Hello, I run the water yield successfully (ONLY THE “SUPPLY” SIDE), but somehow the water yield in urban areas is higher than in forests. To me this does not make much sense. Am I wrong?
If I am right, I think the only explanation I could find is given by the “root restricting layer depth”. I used the layer suggested (ISRIC) and I saw that depth to bedrock in urban areas is much deeper than in forest and other natural areas. Why? Would it make sense to correct this by masking built-up areas where root restricting layer is actually the very surface? Would this solve my problem?

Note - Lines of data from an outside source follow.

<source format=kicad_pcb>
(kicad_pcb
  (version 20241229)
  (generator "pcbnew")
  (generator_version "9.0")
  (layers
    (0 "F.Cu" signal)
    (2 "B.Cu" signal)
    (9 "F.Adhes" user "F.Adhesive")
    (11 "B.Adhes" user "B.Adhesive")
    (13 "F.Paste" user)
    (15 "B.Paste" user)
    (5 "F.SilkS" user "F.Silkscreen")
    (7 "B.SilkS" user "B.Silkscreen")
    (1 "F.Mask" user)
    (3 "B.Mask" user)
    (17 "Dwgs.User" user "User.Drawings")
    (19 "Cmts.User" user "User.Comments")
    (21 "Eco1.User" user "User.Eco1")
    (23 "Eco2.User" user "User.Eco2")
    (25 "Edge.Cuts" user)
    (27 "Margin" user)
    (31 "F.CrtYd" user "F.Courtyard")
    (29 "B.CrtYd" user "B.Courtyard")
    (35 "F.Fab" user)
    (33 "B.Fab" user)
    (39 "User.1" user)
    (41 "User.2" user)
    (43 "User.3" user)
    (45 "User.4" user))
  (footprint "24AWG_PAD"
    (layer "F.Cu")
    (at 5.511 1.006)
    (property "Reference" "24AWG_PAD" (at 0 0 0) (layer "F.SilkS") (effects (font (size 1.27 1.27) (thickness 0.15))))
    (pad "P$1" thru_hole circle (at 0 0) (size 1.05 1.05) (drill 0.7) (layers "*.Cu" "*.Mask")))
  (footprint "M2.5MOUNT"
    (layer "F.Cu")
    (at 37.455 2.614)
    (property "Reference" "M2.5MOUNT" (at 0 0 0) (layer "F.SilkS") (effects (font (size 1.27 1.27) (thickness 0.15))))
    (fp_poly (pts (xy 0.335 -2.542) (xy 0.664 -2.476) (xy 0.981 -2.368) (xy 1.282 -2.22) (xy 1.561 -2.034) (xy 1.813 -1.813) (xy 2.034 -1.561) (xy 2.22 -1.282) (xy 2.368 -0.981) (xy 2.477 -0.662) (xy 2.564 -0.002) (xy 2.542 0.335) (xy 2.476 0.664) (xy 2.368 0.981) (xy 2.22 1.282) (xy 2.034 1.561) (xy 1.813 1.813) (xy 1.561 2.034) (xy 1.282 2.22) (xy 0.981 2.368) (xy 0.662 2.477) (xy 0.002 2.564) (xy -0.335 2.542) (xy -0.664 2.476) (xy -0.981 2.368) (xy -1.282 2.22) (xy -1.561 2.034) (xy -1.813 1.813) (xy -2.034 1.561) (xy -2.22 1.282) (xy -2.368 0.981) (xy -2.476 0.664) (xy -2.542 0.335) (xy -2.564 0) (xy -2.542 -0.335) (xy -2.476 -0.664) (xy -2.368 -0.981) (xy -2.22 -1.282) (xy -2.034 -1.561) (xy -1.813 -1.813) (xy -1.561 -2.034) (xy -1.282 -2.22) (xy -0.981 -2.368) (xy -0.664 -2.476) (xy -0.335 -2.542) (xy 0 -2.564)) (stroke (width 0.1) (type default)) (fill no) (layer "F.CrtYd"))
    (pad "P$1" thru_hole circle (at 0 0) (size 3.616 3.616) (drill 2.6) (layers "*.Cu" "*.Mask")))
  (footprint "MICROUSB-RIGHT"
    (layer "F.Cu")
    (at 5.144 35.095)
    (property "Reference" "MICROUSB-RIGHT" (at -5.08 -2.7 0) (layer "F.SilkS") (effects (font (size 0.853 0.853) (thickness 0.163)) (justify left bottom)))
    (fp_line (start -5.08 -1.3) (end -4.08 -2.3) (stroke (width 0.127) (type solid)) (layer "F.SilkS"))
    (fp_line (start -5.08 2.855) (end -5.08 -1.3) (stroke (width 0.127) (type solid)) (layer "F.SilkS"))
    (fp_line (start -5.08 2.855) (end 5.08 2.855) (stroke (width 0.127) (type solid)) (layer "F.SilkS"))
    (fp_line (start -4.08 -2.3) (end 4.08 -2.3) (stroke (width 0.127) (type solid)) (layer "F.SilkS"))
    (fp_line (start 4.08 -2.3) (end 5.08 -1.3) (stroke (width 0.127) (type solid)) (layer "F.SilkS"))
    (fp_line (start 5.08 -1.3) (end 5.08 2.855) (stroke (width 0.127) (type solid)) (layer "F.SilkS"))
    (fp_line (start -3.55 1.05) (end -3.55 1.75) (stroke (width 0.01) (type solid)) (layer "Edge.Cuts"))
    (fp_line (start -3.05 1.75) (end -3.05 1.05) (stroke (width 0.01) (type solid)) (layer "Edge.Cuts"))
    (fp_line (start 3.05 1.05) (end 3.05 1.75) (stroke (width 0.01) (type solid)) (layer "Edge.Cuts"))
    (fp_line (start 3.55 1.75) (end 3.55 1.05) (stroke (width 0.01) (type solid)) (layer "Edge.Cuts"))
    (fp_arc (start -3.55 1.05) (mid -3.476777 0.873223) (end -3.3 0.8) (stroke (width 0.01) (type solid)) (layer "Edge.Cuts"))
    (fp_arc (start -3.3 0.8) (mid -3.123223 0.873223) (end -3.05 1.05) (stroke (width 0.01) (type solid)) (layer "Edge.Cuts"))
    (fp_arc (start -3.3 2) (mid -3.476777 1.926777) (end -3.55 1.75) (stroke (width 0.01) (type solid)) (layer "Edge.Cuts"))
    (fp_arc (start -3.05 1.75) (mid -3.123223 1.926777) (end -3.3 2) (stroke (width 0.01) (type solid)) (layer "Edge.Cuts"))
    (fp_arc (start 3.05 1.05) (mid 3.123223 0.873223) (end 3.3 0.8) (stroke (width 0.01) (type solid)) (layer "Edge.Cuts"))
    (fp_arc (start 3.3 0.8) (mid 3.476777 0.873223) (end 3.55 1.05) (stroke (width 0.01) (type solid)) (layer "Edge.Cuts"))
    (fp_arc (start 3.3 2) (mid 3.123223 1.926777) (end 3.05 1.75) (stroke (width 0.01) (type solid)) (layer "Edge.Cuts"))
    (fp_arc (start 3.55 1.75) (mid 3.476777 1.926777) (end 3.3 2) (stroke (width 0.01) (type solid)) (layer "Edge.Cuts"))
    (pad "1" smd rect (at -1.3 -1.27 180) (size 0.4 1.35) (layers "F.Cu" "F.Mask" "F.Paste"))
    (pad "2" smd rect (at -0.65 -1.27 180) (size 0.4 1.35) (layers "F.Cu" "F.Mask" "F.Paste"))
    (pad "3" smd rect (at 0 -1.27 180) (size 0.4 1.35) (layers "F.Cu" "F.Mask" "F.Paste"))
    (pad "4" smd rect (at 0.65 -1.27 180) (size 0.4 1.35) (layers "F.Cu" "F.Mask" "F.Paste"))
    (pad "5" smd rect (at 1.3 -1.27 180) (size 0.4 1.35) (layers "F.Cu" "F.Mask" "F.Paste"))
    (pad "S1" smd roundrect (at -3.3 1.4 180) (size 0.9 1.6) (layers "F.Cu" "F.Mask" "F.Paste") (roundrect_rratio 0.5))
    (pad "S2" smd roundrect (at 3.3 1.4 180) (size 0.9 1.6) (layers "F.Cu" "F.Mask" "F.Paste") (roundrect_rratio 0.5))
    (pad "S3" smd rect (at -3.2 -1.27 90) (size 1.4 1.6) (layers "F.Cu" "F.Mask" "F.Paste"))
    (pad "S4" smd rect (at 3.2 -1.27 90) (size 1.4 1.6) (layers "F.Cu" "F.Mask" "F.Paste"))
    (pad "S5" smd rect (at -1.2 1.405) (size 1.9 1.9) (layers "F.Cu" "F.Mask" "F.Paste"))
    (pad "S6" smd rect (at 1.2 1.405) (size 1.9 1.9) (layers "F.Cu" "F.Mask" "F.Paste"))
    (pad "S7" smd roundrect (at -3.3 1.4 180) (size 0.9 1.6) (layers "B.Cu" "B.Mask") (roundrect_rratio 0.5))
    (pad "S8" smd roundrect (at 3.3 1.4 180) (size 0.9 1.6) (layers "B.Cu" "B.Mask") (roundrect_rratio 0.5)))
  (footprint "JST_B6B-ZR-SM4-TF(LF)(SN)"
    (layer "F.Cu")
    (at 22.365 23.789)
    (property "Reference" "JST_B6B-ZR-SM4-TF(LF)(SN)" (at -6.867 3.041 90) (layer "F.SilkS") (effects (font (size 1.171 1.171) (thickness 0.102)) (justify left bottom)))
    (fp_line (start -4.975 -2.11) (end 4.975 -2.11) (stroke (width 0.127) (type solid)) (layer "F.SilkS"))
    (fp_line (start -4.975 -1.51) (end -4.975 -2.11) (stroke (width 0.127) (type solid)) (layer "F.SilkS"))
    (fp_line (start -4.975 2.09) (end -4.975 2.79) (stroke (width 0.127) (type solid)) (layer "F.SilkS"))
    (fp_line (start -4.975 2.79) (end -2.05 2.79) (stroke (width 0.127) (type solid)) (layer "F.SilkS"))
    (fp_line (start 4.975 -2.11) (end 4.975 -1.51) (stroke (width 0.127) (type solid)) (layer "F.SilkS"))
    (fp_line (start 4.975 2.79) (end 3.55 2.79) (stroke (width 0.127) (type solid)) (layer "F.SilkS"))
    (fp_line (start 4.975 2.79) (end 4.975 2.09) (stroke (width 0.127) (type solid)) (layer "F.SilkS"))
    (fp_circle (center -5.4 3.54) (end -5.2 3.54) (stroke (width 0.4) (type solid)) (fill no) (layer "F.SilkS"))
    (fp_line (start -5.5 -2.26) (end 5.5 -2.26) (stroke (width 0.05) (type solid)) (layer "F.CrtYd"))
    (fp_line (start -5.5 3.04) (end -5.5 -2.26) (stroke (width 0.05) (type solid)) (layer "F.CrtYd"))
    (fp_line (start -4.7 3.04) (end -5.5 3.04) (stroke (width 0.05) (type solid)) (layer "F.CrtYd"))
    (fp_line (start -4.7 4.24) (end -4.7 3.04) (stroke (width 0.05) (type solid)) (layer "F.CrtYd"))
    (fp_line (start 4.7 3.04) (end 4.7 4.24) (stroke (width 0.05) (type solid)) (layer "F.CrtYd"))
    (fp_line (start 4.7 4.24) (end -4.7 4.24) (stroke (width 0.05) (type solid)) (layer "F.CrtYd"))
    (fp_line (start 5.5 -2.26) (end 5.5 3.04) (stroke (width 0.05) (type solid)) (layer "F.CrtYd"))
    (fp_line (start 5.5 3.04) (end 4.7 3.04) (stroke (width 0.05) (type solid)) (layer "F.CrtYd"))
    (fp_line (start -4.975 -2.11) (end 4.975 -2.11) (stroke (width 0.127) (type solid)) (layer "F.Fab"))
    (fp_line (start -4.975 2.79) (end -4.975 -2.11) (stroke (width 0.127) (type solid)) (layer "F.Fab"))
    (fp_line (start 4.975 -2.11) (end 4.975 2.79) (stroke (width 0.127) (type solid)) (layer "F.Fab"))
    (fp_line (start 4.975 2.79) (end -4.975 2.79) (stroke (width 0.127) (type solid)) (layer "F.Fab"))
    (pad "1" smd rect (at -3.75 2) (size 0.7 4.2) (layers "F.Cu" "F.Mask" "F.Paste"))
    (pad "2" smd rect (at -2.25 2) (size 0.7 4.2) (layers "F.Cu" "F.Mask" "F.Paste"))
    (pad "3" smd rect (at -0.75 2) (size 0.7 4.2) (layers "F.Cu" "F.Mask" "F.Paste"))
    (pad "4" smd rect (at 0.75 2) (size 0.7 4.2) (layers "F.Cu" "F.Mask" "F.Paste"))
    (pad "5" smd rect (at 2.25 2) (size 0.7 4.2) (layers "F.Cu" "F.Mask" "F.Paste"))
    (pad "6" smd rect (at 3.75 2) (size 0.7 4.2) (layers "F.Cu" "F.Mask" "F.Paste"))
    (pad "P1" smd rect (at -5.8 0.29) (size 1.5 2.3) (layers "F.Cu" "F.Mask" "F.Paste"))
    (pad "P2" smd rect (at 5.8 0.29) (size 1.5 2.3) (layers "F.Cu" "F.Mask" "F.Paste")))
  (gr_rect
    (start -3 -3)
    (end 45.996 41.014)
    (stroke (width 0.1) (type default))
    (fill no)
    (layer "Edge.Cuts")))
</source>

If this is not the problem, then why am I getting higher values of water yield in urban areas compared to forest and other natural LULC? Or is this correct?
Thank you for your help!
Hi @matteoriva -
It is often the case that there is more runoff in urban areas, if they are paved and have little vegetation. Forests use a lot more water, so in simple models like Annual Water Yield, they usually produce less water yield, because more of the water is being evapotranspired.
When the model results appear to differ distinctly by land cover type, the first place to look is at the biophysical table, and see if those values explain the results. Soil depth data will obviously affect the results, but in the model it is used along with the rooting depth data (per land cover type) to calculate AWC.
Thank you for the reply. I think the results should be fine then. But I still don’t really understand how to interpret them and how to link them to water demand. What does this water yield tells me? And how does this relate to water demand?